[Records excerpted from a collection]
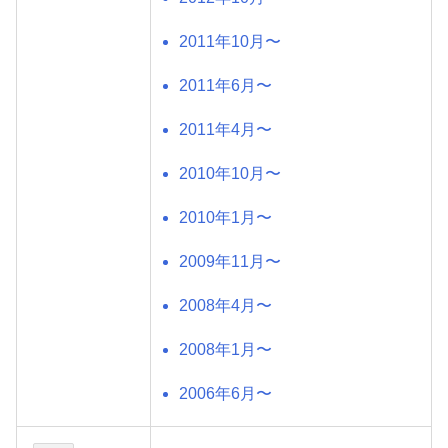
2011年10月〜
2011年6月〜
2011年4月〜
2010年10月〜
2010年1月〜
2009年11月〜
2008年4月〜
2008年1月〜
2006年6月〜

▶ **What you are asked to do**: Type out all of the records exactly, leaving out any picture.

▶ **Written solution**:
2011年10月〜
2011年6月〜
2011年4月〜
2010年10月〜
2010年1月〜
2009年11月〜
2008年4月〜
2008年1月〜
2006年6月〜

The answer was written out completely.